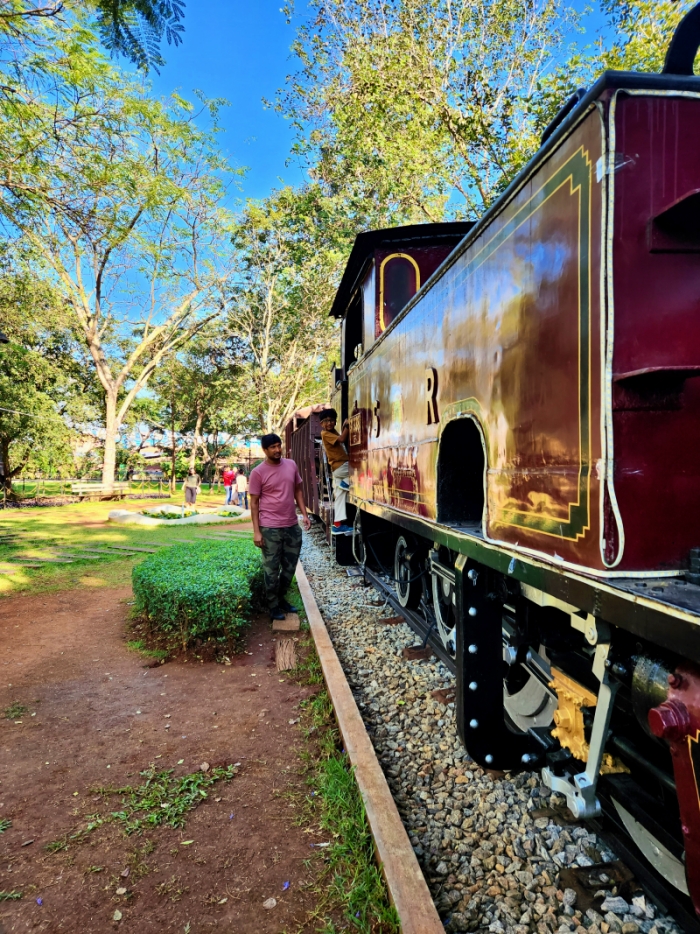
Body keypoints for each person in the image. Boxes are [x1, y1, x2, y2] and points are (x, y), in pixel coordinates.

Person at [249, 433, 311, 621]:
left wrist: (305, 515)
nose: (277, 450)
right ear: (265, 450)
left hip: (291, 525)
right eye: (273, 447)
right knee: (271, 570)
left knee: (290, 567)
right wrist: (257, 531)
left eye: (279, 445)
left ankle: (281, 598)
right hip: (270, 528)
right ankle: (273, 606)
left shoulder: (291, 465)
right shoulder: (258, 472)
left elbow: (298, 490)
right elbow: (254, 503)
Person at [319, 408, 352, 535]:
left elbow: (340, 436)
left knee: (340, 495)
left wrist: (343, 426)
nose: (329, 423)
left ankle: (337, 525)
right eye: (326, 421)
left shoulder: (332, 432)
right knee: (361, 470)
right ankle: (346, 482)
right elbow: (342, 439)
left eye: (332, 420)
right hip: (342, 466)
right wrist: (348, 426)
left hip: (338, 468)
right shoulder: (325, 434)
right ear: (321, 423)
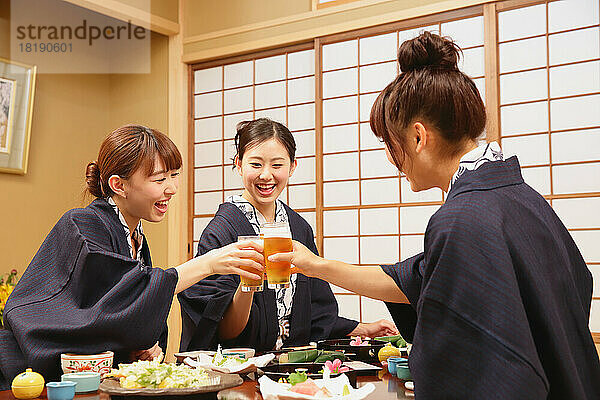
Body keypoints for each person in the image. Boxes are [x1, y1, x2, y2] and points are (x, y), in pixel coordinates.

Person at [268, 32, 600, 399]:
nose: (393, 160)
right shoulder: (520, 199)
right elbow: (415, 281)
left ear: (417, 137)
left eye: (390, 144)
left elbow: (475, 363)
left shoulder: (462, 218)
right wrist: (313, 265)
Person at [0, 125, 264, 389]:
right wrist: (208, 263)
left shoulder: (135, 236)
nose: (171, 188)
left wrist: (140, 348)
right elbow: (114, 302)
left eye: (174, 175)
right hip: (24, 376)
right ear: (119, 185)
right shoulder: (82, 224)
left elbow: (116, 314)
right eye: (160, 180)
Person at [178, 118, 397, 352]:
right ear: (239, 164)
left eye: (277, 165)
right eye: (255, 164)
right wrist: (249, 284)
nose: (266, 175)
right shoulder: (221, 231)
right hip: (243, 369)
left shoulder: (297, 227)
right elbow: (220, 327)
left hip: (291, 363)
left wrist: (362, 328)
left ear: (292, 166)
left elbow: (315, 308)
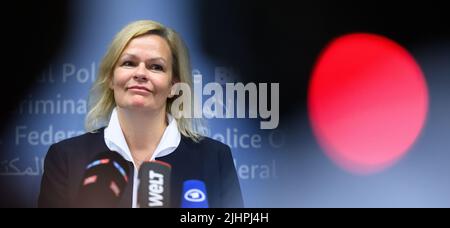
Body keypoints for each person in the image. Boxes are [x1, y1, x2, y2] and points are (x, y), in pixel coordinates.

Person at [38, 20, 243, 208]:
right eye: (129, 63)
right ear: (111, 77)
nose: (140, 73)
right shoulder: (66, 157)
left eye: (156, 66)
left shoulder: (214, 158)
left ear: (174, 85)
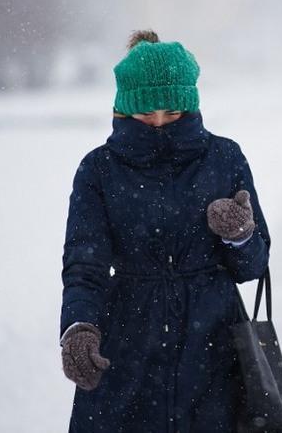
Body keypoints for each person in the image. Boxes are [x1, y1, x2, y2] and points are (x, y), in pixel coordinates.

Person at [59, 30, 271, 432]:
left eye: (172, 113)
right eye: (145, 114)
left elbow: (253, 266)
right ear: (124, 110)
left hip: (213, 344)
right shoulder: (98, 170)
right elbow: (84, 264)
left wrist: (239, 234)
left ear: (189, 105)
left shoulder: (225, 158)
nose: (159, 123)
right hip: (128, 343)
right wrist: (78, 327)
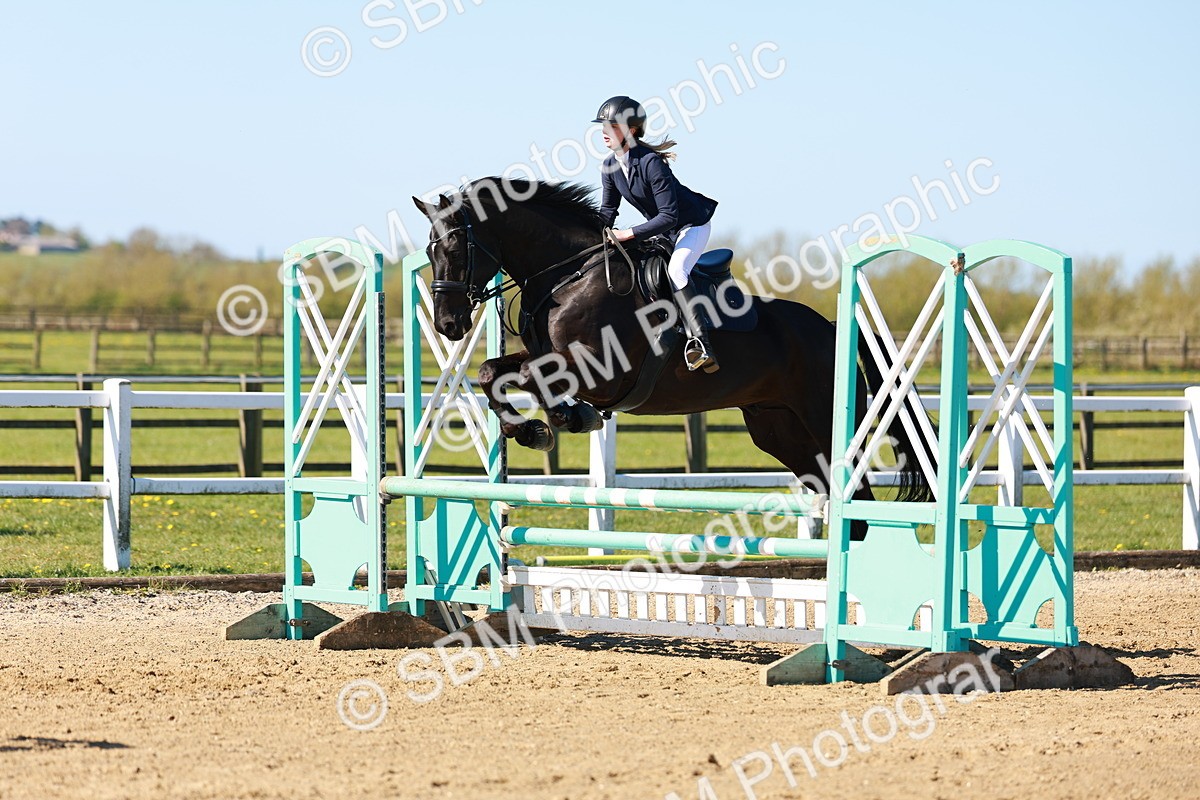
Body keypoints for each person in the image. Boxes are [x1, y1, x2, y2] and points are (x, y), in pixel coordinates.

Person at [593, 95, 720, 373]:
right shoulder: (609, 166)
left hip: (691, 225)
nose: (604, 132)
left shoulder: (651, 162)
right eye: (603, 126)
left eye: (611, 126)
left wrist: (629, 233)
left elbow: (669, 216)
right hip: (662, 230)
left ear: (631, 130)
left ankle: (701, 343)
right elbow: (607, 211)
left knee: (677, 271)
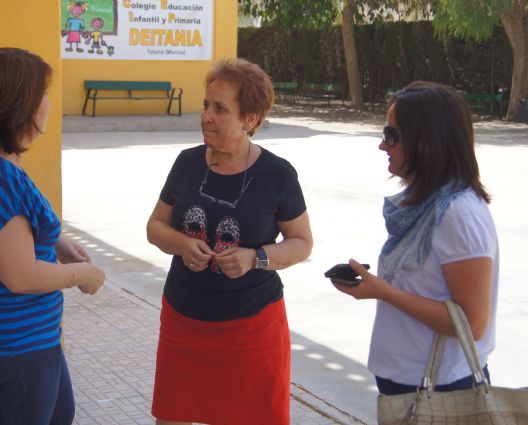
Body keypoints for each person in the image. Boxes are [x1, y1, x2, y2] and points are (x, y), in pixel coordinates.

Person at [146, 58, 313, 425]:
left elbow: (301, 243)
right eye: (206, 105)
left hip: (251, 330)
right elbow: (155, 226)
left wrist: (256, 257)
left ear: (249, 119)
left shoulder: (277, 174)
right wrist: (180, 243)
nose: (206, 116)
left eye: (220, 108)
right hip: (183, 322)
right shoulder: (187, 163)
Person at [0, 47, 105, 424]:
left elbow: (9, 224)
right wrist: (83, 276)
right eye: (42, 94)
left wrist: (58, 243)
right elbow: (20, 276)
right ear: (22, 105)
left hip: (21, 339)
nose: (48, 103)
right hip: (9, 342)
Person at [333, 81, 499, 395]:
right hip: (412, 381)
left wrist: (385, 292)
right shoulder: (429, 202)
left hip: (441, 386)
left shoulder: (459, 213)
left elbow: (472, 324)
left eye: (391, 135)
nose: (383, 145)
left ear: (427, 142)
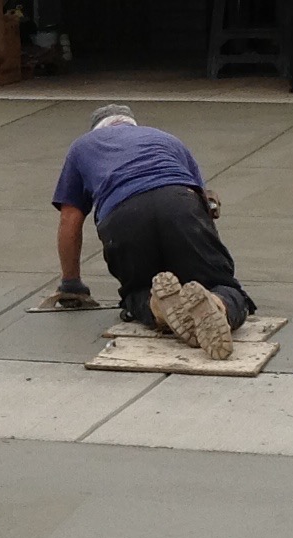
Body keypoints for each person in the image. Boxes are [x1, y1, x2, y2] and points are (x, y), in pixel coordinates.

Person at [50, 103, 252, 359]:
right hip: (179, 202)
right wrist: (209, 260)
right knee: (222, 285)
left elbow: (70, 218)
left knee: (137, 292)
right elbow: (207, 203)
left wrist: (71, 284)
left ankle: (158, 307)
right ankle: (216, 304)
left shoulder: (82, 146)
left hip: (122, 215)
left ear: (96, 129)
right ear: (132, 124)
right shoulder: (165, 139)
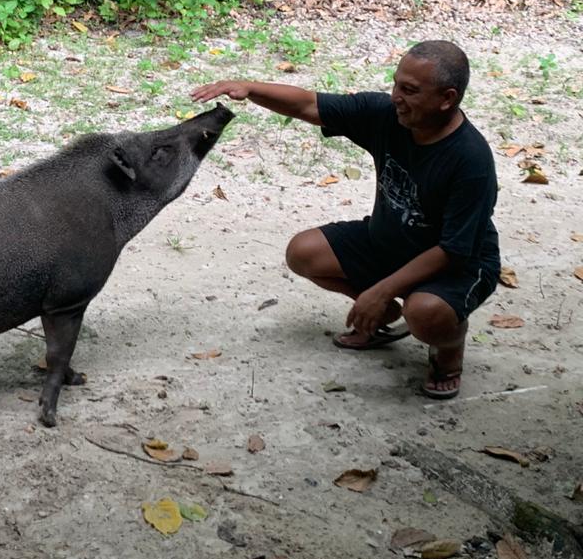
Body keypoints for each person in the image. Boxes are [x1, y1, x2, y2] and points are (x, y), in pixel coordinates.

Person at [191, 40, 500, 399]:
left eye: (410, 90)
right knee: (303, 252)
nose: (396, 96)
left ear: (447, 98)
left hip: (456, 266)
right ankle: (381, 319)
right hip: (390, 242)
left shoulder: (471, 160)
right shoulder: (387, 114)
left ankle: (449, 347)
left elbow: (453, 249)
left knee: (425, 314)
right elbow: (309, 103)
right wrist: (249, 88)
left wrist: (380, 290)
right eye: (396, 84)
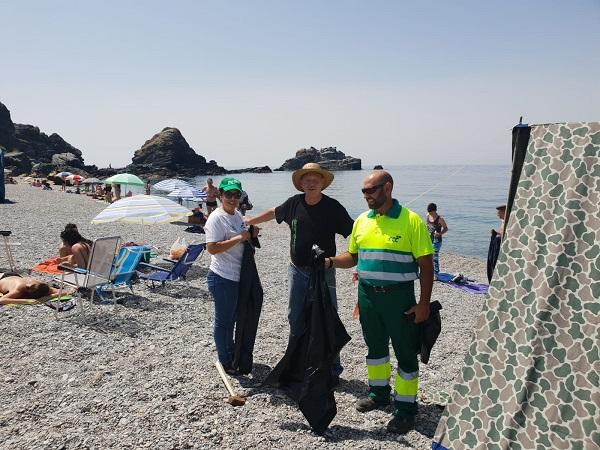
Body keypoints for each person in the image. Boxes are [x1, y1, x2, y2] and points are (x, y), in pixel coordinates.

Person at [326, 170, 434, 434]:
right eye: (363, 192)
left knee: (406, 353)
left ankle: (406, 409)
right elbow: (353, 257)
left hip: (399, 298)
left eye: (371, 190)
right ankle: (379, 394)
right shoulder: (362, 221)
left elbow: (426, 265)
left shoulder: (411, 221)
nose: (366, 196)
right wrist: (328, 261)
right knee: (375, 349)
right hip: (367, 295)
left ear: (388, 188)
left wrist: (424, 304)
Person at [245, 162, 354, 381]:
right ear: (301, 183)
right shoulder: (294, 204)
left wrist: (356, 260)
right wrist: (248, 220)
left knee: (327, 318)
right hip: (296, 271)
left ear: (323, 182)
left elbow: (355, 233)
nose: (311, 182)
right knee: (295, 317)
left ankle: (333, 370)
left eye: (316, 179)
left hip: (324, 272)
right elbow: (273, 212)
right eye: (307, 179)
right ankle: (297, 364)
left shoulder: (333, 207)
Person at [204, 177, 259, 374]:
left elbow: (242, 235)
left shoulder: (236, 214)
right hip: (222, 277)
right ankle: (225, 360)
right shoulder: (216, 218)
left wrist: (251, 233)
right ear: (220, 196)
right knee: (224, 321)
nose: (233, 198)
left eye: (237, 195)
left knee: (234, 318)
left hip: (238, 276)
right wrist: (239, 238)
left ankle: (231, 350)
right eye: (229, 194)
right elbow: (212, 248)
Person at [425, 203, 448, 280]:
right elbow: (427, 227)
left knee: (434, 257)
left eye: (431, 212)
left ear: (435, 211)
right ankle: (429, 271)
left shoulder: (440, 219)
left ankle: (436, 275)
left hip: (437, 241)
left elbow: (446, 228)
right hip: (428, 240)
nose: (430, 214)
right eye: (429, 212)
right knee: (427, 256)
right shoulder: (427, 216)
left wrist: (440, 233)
..........
**Task goal:**
You need to restate all of the entries above exactly and leave the pictures behind.

**Answer to the exercise:**
Body keypoints for each person in the image. Boxes are [x1, y1, x2, y2] and points are (x, y), in pixel coordinates.

Person at [249, 433, 311, 621]:
left wrist: (305, 515)
nose: (277, 450)
right ear: (265, 450)
left hip: (291, 525)
right eye: (273, 447)
right knee: (271, 570)
left knee: (290, 567)
right wrist: (257, 531)
left eye: (279, 445)
left ankle: (281, 598)
right hip: (270, 528)
right ankle: (273, 606)
left shoulder: (291, 465)
right shoulder: (258, 472)
left elbow: (298, 490)
right elbow: (254, 503)
Person at [319, 408, 352, 535]:
left elbow: (340, 436)
left knee: (340, 495)
left wrist: (343, 426)
nose: (329, 423)
left ankle: (337, 525)
right eye: (326, 421)
left shoulder: (332, 432)
right knee: (361, 470)
right ankle: (346, 482)
right elbow: (342, 439)
left eye: (332, 420)
right hip: (342, 466)
right wrist: (348, 426)
left hip: (338, 468)
right shoulder: (325, 434)
right ear: (321, 423)
Body keypoints for each person in the image. Boxes are [x1, y1, x2, y2] and points are (x, y), in pixel coordinates.

Person at [268, 32, 600, 399]:
nose: (393, 160)
right shoulder: (520, 199)
right elbow: (415, 281)
left ear: (417, 137)
left eye: (390, 144)
left elbow: (475, 363)
left shoulder: (462, 218)
right wrist: (313, 265)
Person at [0, 125, 264, 389]:
right wrist: (208, 263)
left shoulder: (135, 236)
nose: (171, 188)
left wrist: (140, 348)
right elbow: (114, 302)
left eye: (174, 175)
right hip: (24, 376)
right ear: (119, 185)
right shoulder: (82, 224)
left elbow: (116, 314)
right eye: (160, 180)
Person at [178, 118, 397, 352]:
right ear: (239, 164)
left eye: (277, 165)
right eye: (255, 164)
right wrist: (249, 284)
nose: (266, 175)
right shoulder: (221, 231)
right hip: (243, 369)
left shoulder: (297, 227)
right elbow: (220, 327)
left hip: (291, 363)
left wrist: (362, 328)
left ear: (292, 166)
left elbow: (315, 308)
Body keypoints for each person in the image. Boxes are [x1, y1, x2, y2] and points are (x, y), in pixel coordinates.

Person at [38, 20, 243, 208]:
right eye: (129, 63)
right ear: (111, 77)
nose: (140, 73)
right shoulder: (66, 157)
left eye: (156, 66)
left shoulder: (214, 158)
left ear: (174, 85)
Body keypoints for each person in the image. Boxes are [x1, y1, x2, y2] and points are (x, y), in pixel coordinates.

Person at [59, 30, 271, 432]:
left eye: (172, 113)
right eye: (145, 114)
left elbow: (253, 266)
right ear: (124, 110)
left hip: (213, 344)
right shoulder: (98, 170)
right elbow: (84, 264)
left wrist: (239, 234)
left ear: (189, 105)
left shoulder: (225, 158)
nose: (159, 123)
right hip: (128, 343)
right wrist: (78, 327)
Body keypoints for each person in the image. Boxes are [x1, y1, x2, y2] and points are (x, y), in pixel coordinates.

Person at [593, 95, 720, 373]:
right shoulder: (609, 166)
left hip: (691, 225)
nose: (604, 132)
left shoulder: (651, 162)
right eye: (603, 126)
left eye: (611, 126)
left wrist: (629, 233)
left elbow: (669, 216)
right hip: (662, 230)
left ear: (631, 130)
left ankle: (701, 343)
right elbow: (607, 211)
left knee: (677, 271)
Body keypoints for each person in the image. Boxes are [x1, y1, x2, y2] and points are (x, y), in pixel coordinates.

Person at [146, 58, 313, 425]:
left elbow: (301, 243)
right eye: (206, 105)
left hip: (251, 330)
right elbow: (155, 226)
left wrist: (256, 257)
left ear: (249, 119)
left shoulder: (277, 174)
right wrist: (180, 243)
nose: (206, 116)
left eye: (220, 108)
right hip: (183, 322)
right shoulder: (187, 163)
Person at [0, 47, 105, 424]:
left elbow: (9, 224)
right wrist: (83, 276)
right eye: (42, 94)
left wrist: (58, 243)
right elbow: (20, 276)
right ear: (22, 105)
left hip: (21, 339)
nose: (48, 103)
right hip: (9, 342)
Person at [333, 81, 499, 395]:
right hip: (412, 381)
left wrist: (385, 292)
right shoulder: (429, 202)
left hip: (441, 386)
left shoulder: (459, 213)
left elbow: (472, 324)
left eye: (391, 135)
nose: (383, 145)
left ear: (427, 142)
Body keypoints for each person in the image. Boxes are [x1, y1, x2, y2] and points are (x, y), in pixel coordinates.

Person at [50, 103, 252, 359]:
right hip: (179, 202)
right wrist: (209, 260)
right knee: (222, 285)
left elbow: (70, 218)
left knee: (137, 292)
right elbow: (207, 203)
left wrist: (71, 284)
left ankle: (158, 307)
right ankle: (216, 304)
left shoulder: (82, 146)
left hip: (122, 215)
left ear: (96, 129)
right ear: (132, 124)
right shoulder: (165, 139)
Body keypoints for each person in the image. Boxes are [x1, y1, x2, y2] and points are (x, y), in pixel coordinates.

Person at [191, 40, 500, 399]:
left eye: (410, 90)
right knee: (303, 252)
nose: (396, 96)
left ear: (447, 98)
left hip: (456, 266)
right ankle: (381, 319)
right hip: (390, 242)
left shoulder: (471, 160)
right shoulder: (387, 114)
left ankle: (449, 347)
left elbow: (453, 249)
left knee: (425, 314)
right elbow: (309, 103)
right wrist: (249, 88)
left wrist: (380, 290)
right eye: (396, 84)
Body keypoints for each person in the image. Boxes are [x1, y1, x2, y2] and points are (x, y), in pixel coordinates.

Person at [326, 170, 434, 434]:
right eye: (363, 192)
left knee: (406, 353)
left ankle: (406, 409)
right elbow: (353, 257)
left hip: (399, 298)
left eye: (371, 190)
right ankle: (379, 394)
right shoulder: (362, 221)
left elbow: (426, 265)
left shoulder: (411, 221)
nose: (366, 196)
right wrist: (328, 261)
right knee: (375, 349)
right hip: (367, 295)
left ear: (388, 188)
left wrist: (424, 304)
Person at [245, 162, 354, 381]:
right ear: (301, 183)
right shoulder: (294, 204)
left wrist: (356, 260)
right wrist: (248, 220)
left knee: (327, 318)
right hip: (296, 271)
left ear: (323, 182)
left elbow: (355, 233)
nose: (311, 182)
right knee: (295, 317)
left ankle: (333, 370)
left eye: (316, 179)
left hip: (324, 272)
right elbow: (273, 212)
right eye: (307, 179)
right ankle: (297, 364)
left shoulder: (333, 207)
Person at [204, 177, 259, 374]:
left elbow: (242, 235)
left shoulder: (236, 214)
right hip: (222, 277)
right ankle: (225, 360)
right shoulder: (216, 218)
left wrist: (251, 233)
right ear: (220, 196)
right knee: (224, 321)
nose: (233, 198)
left eye: (237, 195)
left knee: (234, 318)
left hip: (238, 276)
right wrist: (239, 238)
left ankle: (231, 350)
right eye: (229, 194)
right elbow: (212, 248)
Person at [425, 203, 448, 280]:
right elbow: (427, 227)
left knee: (434, 257)
left eye: (431, 212)
left ear: (435, 211)
right ankle: (429, 271)
left shoulder: (440, 219)
left ankle: (436, 275)
left hip: (437, 241)
left elbow: (446, 228)
right hip: (428, 240)
nose: (430, 214)
right eye: (429, 212)
right knee: (427, 256)
right shoulder: (427, 216)
left wrist: (440, 233)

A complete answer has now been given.